#### TASK INPUTS:

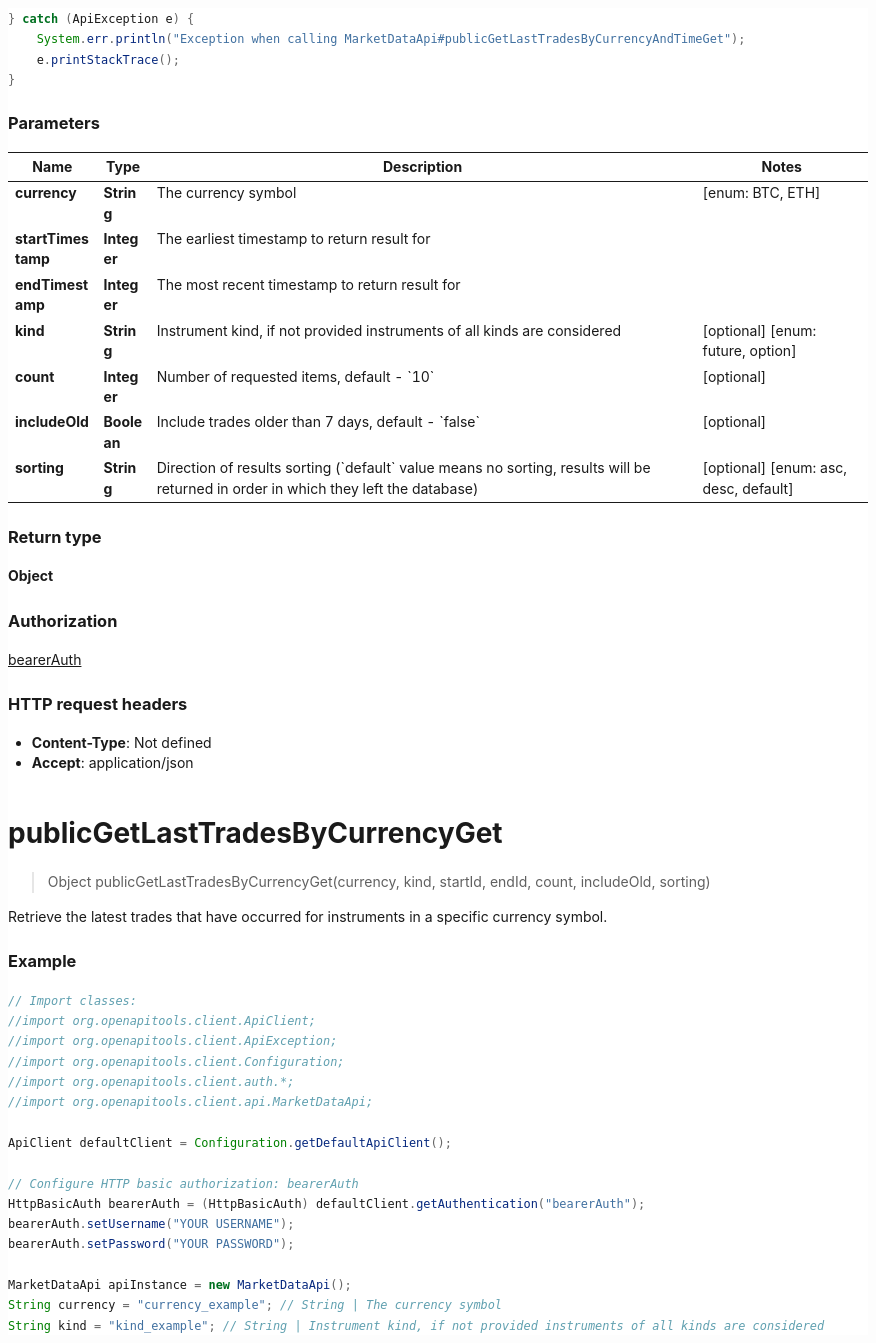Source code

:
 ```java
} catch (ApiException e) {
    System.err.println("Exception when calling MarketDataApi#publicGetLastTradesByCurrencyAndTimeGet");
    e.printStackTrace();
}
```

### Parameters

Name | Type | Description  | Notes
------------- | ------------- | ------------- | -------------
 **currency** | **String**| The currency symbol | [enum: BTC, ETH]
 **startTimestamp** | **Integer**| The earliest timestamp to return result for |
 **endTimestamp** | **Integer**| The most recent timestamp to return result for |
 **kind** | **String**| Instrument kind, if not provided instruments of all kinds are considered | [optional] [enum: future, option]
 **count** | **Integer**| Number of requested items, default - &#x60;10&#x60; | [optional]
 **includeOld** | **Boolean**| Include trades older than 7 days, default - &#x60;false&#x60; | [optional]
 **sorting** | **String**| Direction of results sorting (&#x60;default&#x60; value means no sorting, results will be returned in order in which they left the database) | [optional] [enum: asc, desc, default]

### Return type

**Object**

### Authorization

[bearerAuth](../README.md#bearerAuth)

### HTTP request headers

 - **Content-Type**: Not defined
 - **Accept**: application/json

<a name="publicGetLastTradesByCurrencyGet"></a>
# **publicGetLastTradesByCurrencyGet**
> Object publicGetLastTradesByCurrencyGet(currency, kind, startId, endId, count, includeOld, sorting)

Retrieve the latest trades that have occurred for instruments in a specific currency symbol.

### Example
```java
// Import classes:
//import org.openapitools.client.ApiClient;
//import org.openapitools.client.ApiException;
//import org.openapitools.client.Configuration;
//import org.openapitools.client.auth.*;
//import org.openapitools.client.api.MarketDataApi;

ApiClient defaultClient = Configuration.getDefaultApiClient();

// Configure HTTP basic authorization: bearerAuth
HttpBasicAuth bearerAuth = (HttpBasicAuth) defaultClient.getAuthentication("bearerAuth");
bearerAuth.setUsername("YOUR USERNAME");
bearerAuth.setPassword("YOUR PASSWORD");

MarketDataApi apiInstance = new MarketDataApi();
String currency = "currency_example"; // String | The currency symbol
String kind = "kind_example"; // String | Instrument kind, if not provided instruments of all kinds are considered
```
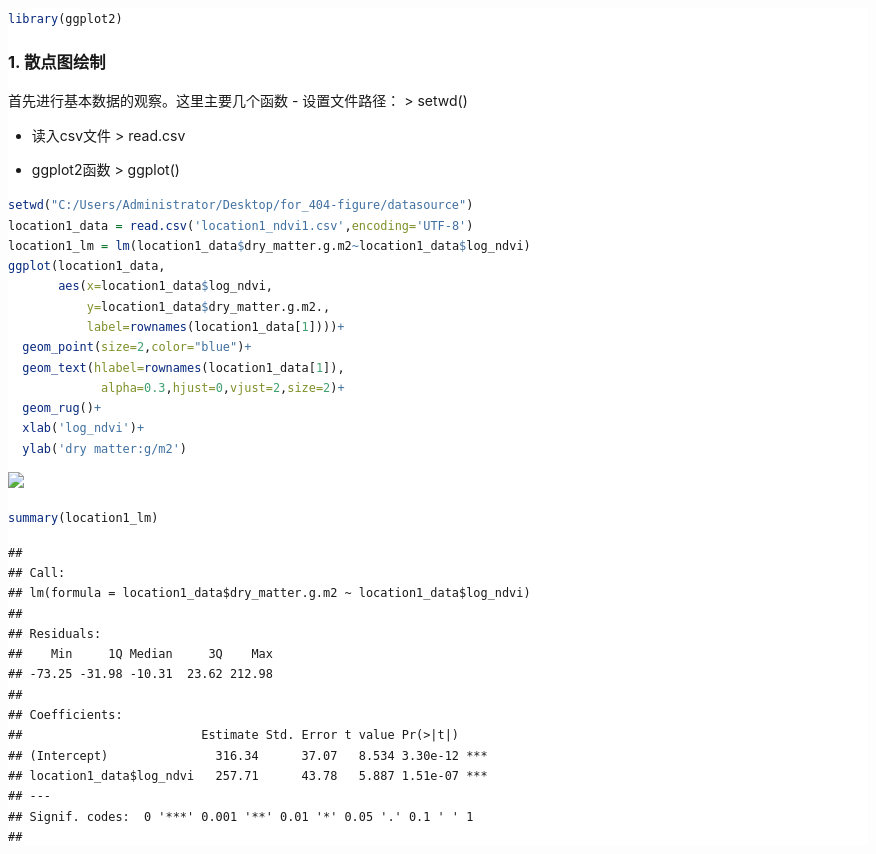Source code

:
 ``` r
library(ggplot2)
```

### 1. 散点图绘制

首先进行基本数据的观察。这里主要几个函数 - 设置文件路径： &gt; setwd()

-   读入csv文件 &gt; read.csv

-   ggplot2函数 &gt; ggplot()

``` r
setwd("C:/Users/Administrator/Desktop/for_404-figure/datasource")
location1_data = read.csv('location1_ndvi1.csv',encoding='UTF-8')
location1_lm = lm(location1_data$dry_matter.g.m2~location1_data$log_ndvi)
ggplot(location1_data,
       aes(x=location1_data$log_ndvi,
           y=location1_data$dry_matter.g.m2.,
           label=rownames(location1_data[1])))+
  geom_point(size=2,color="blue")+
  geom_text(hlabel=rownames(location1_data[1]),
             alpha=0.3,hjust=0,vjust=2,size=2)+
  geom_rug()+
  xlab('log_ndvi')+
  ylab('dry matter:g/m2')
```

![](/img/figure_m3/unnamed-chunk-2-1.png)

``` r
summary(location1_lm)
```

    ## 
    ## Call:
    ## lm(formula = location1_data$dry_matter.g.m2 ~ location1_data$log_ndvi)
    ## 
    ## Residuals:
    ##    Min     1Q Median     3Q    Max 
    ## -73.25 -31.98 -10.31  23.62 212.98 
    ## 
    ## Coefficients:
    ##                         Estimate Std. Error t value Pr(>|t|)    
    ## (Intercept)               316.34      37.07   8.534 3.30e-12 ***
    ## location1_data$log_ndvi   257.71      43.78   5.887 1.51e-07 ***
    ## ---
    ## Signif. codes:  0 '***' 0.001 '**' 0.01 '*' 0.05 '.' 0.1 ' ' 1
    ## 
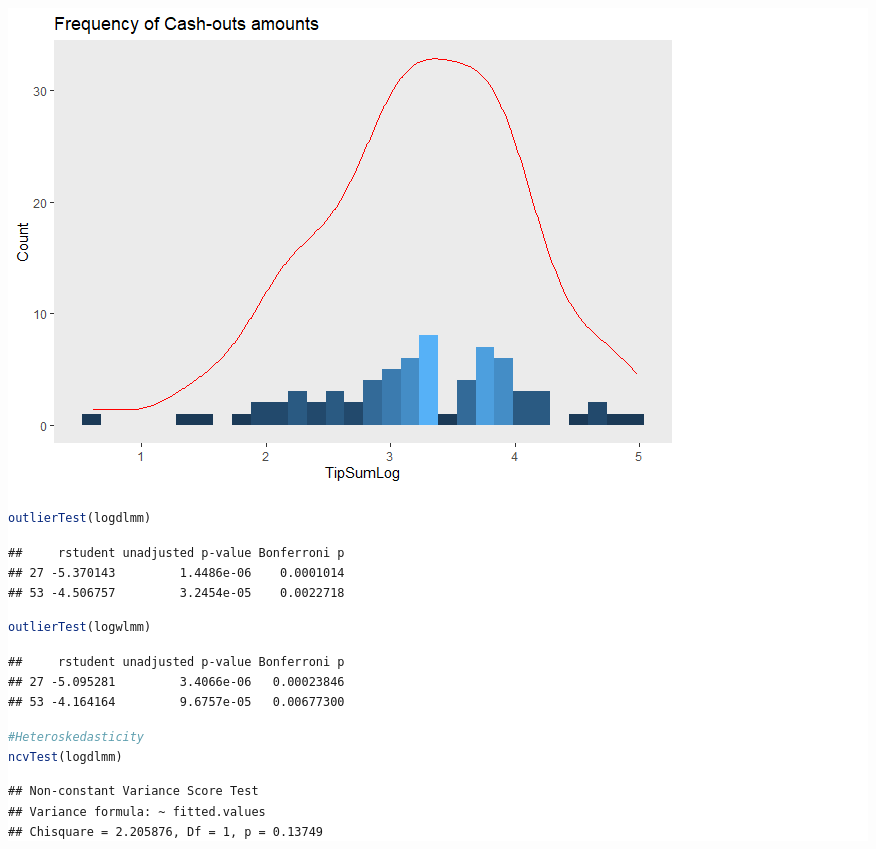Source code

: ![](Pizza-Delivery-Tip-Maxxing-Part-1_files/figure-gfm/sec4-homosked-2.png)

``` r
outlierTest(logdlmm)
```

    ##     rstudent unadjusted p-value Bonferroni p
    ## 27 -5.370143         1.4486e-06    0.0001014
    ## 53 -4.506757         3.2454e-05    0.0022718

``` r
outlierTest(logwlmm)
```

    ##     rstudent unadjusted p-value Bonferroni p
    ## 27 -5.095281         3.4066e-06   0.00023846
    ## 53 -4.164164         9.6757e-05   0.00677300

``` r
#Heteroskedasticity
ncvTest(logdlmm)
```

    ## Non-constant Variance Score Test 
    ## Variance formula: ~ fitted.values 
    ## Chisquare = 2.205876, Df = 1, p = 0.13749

#### EXERCISE OBJECTIVE:
Return all the material exactly, skipping pictures.

#### FINAL ANSWER:
Source code

:
 ```java
} catch (ApiException e) {
    System.err.println("Exception when calling MarketDataApi#publicGetLastTradesByCurrencyAndTimeGet");
    e.printStackTrace();
}
```

### Parameters

Name | Type | Description  | Notes
------------- | ------------- | ------------- | -------------
 **currency** | **String**| The currency symbol | [enum: BTC, ETH]
 **startTimestamp** | **Integer**| The earliest timestamp to return result for |
 **endTimestamp** | **Integer**| The most recent timestamp to return result for |
 **kind** | **String**| Instrument kind, if not provided instruments of all kinds are considered | [optional] [enum: future, option]
 **count** | **Integer**| Number of requested items, default - &#x60;10&#x60; | [optional]
 **includeOld** | **Boolean**| Include trades older than 7 days, default - &#x60;false&#x60; | [optional]
 **sorting** | **String**| Direction of results sorting (&#x60;default&#x60; value means no sorting, results will be returned in order in which they left the database) | [optional] [enum: asc, desc, default]

### Return type

**Object**

### Authorization

[bearerAuth](../README.md#bearerAuth)

### HTTP request headers

 - **Content-Type**: Not defined
 - **Accept**: application/json

<a name="publicGetLastTradesByCurrencyGet"></a>
# **publicGetLastTradesByCurrencyGet**
> Object publicGetLastTradesByCurrencyGet(currency, kind, startId, endId, count, includeOld, sorting)

Retrieve the latest trades that have occurred for instruments in a specific currency symbol.

### Example
```java
// Import classes:
//import org.openapitools.client.ApiClient;
//import org.openapitools.client.ApiException;
//import org.openapitools.client.Configuration;
//import org.openapitools.client.auth.*;
//import org.openapitools.client.api.MarketDataApi;

ApiClient defaultClient = Configuration.getDefaultApiClient();

// Configure HTTP basic authorization: bearerAuth
HttpBasicAuth bearerAuth = (HttpBasicAuth) defaultClient.getAuthentication("bearerAuth");
bearerAuth.setUsername("YOUR USERNAME");
bearerAuth.setPassword("YOUR PASSWORD");

MarketDataApi apiInstance = new MarketDataApi();
String currency = "currency_example"; // String | The currency symbol
String kind = "kind_example"; // String | Instrument kind, if not provided instruments of all kinds are considered
```
Source code

:
 ``` r
library(ggplot2)
```

### 1. 散点图绘制

首先进行基本数据的观察。这里主要几个函数 - 设置文件路径： &gt; setwd()

-   读入csv文件 &gt; read.csv

-   ggplot2函数 &gt; ggplot()

``` r
setwd("C:/Users/Administrator/Desktop/for_404-figure/datasource")
location1_data = read.csv('location1_ndvi1.csv',encoding='UTF-8')
location1_lm = lm(location1_data$dry_matter.g.m2~location1_data$log_ndvi)
ggplot(location1_data,
       aes(x=location1_data$log_ndvi,
           y=location1_data$dry_matter.g.m2.,
           label=rownames(location1_data[1])))+
  geom_point(size=2,color="blue")+
  geom_text(hlabel=rownames(location1_data[1]),
             alpha=0.3,hjust=0,vjust=2,size=2)+
  geom_rug()+
  xlab('log_ndvi')+
  ylab('dry matter:g/m2')
```

![](/img/figure_m3/unnamed-chunk-2-1.png)

``` r
summary(location1_lm)
```

    ## 
    ## Call:
    ## lm(formula = location1_data$dry_matter.g.m2 ~ location1_data$log_ndvi)
    ## 
    ## Residuals:
    ##    Min     1Q Median     3Q    Max 
    ## -73.25 -31.98 -10.31  23.62 212.98 
    ## 
    ## Coefficients:
    ##                         Estimate Std. Error t value Pr(>|t|)    
    ## (Intercept)               316.34      37.07   8.534 3.30e-12 ***
    ## location1_data$log_ndvi   257.71      43.78   5.887 1.51e-07 ***
    ## ---
    ## Signif. codes:  0 '***' 0.001 '**' 0.01 '*' 0.05 '.' 0.1 ' ' 1
    ## 
Source code

: ![](Pizza-Delivery-Tip-Maxxing-Part-1_files/figure-gfm/sec4-homosked-2.png)

``` r
outlierTest(logdlmm)
```

    ##     rstudent unadjusted p-value Bonferroni p
    ## 27 -5.370143         1.4486e-06    0.0001014
    ## 53 -4.506757         3.2454e-05    0.0022718

``` r
outlierTest(logwlmm)
```

    ##     rstudent unadjusted p-value Bonferroni p
    ## 27 -5.095281         3.4066e-06   0.00023846
    ## 53 -4.164164         9.6757e-05   0.00677300

``` r
#Heteroskedasticity
ncvTest(logdlmm)
```

    ## Non-constant Variance Score Test 
    ## Variance formula: ~ fitted.values 
    ## Chisquare = 2.205876, Df = 1, p = 0.13749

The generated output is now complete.